::: Document text

# Odd, but can I run 215/60-16 tire size on the Spec-V?



## sentra-audio (Feb 15, 2004)

www.tirerack.com and www.discounttiredirect.com does not have 215/60-16 as recommended tire size for 16" rim. 

This size tire is more abundant and has longer tread life. I need tires that last and good for all season. I don't race.

Does it mean they won't fit on the Spec-V? Drastically affect handling?


----------



## sr20dem0n (Mar 19, 2003)

that's a pretty big difference
first you'd have to switch wheels, and the new tire/wheel combo would be almost 2" taller than the stock ones. This could cause problems with rubbing, and your speedometer will be off by almost 5mph at 60


----------



## sentra-audio (Feb 15, 2004)

*thank you*

i c.

in that case, i m going to run 15" rims/tires instead. tirerack has some 15" rims that fit the 2002 spec-v. tire choice is yokohama avid touring. it has 600++ tread wear.

gonna sell my stock 17" rims.


thanks bro.


----------



## Yamakasi (Jun 11, 2003)

sentra-audio said:


> i c.

::::::
::: Record set

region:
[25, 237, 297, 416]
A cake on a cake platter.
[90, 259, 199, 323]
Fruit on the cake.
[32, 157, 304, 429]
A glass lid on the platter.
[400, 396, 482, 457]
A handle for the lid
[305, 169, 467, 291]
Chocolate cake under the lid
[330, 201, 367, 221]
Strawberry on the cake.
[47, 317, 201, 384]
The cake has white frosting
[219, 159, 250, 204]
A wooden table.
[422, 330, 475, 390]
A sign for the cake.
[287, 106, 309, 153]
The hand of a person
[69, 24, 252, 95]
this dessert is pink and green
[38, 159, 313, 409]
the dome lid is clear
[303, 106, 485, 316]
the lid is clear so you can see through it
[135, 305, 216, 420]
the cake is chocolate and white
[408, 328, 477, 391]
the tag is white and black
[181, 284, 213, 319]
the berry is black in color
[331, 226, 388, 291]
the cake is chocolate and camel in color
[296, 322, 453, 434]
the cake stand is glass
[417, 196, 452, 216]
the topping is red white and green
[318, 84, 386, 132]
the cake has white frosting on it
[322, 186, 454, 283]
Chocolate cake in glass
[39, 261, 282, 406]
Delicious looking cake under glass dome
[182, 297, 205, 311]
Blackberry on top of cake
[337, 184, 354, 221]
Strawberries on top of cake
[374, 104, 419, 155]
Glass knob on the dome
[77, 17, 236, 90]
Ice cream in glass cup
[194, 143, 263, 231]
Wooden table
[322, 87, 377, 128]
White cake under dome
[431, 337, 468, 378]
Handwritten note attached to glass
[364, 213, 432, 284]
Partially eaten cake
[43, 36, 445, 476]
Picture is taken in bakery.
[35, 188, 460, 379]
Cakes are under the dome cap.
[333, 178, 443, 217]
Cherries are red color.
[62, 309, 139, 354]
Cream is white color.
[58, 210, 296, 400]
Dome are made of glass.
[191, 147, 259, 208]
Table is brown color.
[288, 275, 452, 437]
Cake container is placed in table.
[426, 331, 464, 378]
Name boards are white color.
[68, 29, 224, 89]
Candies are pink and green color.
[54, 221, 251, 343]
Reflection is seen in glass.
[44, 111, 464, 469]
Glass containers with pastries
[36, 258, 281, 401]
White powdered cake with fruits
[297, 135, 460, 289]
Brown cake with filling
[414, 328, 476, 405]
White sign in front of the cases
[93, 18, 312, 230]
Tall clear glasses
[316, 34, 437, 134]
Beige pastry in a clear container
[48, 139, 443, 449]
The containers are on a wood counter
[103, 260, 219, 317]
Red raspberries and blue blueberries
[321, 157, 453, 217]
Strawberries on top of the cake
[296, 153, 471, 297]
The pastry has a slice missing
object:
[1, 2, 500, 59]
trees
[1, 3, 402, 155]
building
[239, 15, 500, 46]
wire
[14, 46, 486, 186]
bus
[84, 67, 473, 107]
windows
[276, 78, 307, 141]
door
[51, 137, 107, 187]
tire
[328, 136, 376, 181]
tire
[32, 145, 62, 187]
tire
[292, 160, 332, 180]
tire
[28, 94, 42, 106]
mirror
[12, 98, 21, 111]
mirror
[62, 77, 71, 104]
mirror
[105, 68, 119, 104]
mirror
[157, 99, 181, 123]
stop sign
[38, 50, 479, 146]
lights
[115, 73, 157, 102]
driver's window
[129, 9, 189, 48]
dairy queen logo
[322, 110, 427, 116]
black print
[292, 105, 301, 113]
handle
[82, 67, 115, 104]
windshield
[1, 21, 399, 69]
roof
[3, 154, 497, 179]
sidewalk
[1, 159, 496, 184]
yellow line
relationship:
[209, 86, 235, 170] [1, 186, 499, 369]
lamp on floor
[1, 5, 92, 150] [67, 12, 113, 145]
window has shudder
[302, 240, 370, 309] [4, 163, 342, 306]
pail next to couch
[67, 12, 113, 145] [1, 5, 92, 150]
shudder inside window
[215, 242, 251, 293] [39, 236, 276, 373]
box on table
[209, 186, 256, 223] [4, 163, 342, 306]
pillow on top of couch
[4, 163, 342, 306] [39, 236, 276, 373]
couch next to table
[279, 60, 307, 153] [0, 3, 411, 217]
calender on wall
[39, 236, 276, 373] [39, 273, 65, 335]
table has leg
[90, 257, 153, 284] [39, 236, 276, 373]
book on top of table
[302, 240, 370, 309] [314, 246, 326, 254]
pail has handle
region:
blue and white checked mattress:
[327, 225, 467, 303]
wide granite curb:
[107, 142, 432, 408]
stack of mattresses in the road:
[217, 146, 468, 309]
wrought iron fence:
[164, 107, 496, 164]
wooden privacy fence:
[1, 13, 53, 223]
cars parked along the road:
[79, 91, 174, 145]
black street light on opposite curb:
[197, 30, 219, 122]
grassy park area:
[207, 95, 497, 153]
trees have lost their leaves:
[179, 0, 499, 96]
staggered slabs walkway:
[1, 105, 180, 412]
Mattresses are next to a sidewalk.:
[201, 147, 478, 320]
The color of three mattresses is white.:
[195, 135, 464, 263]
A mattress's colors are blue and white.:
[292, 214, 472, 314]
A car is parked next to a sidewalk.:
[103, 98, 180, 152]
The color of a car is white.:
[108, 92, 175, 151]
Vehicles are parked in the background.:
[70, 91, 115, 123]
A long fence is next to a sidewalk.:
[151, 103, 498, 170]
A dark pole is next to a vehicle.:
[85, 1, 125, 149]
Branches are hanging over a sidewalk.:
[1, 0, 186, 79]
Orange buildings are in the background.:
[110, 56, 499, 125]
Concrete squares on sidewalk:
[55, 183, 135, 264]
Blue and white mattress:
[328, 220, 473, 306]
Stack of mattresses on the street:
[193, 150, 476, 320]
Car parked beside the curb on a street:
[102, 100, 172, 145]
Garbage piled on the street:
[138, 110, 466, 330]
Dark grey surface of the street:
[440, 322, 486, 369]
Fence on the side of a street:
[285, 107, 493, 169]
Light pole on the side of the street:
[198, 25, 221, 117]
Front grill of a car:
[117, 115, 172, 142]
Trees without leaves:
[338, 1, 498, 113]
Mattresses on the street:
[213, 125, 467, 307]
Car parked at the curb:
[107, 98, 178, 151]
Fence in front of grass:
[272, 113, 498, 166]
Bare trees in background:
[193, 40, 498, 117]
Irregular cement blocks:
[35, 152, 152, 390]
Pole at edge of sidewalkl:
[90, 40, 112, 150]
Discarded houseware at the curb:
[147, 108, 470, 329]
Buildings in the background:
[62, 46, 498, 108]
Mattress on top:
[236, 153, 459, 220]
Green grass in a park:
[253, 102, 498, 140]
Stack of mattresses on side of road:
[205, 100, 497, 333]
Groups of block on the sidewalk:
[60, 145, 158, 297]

::::::

Your tasks:
A. Using the tire size thread above, answer yes or no to each statement and quote the words that decide it: (i) The original poster says they race. (ii) The reply warns that the speedometer would read off by almost 5mph at 60. (iii) The original poster plans to keep the stock 17" rims.
B. Copy the tire size thread from "www.tirerack.com and www.discounttiredirect.com" to "Drastically affect handling?".

Results for the exercise:
A.
(i) No: "I don't race."
(ii) Yes: "your speedometer will be off by almost 5mph at 60"
(iii) No: "gonna sell my stock 17" rims."

B.
www.tirerack.com and www.discounttiredirect.com does not have 215/60-16 as recommended tire size for 16" rim. 

This size tire is more abundant and has longer tread life. I need tires that last and good for all season. I don't race.

Does it mean they won't fit on the Spec-V? Drastically affect handling?